蒼月の約束

カーテンの隙間から明るい光が入ってきている。

窓の外から鳥が鳴いている声も、微かに聞こえる。



目を開けると、飛び込んでくるのは、もはやお馴染みのボルドー色の天蓋だ。

金色の刺繍が施された、豪華絢爛なベッドに横たわっていることに、少しずつ慣れて来た自分がいる。

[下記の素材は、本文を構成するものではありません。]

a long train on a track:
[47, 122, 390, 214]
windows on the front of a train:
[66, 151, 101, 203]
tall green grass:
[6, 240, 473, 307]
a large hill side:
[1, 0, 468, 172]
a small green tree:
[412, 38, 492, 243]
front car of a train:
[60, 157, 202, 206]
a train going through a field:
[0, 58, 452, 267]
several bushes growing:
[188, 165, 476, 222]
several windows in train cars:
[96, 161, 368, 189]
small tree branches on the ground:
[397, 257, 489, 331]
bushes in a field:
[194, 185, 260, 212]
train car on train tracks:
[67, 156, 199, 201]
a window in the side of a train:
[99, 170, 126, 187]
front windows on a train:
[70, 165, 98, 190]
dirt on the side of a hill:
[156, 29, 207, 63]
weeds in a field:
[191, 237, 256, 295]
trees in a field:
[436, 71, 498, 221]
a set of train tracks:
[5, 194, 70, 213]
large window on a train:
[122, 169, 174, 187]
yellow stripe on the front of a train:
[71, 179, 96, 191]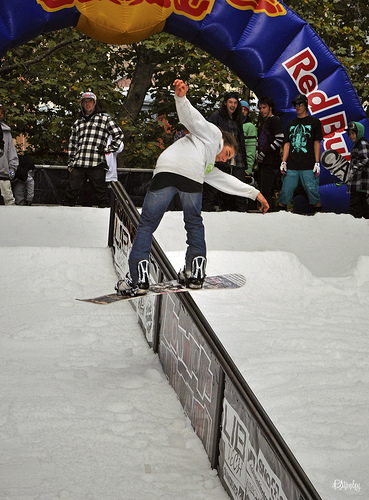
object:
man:
[115, 78, 269, 297]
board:
[76, 273, 246, 306]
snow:
[0, 204, 77, 500]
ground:
[0, 206, 367, 499]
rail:
[109, 182, 320, 499]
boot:
[114, 259, 149, 295]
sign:
[0, 0, 369, 214]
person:
[67, 91, 124, 209]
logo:
[281, 46, 351, 163]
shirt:
[153, 95, 260, 202]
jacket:
[67, 112, 124, 169]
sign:
[159, 276, 220, 465]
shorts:
[279, 169, 321, 205]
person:
[239, 101, 257, 208]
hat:
[240, 101, 249, 113]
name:
[331, 479, 361, 495]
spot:
[144, 463, 152, 473]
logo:
[204, 163, 214, 175]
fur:
[79, 104, 103, 122]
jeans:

空気のように軽い羽毛布団に埋もれながら、まどろみ、幸せなひと時を過ごす。


頭の中の声はもはや聞こえないが、言葉ははっきりと覚えている。


「精霊の書…」


エルミアはそう呟きながら、寝返りを打って、思わず小さな悲鳴を上げた。


上半身裸姿の王子が、隣で美しい彫刻のように眠っていた。


「え、え、え?」


パニックに陥っているエルミアは頭を抱えた。


なぜ、こんなことに…


透き通るような滑らかな肌。

そして程よくついた筋肉の体を目の前にすると、誰しもが自分に自信がなくなるではないだろうか。


また、私は悪夢を見ているの…?


なぜかキャミソール一枚でいる自分をどうにか掛け布団で隠そうとするが、頑張るたびに王子の布団がなくなって、綺麗な肌があらわになっていく。


なにこの状況~!

と、とにかく誰か助けて~



半泣き状態で、とりあえずベッドの外へ出ようとするが、この最悪なタイミングで王子が目を覚ました。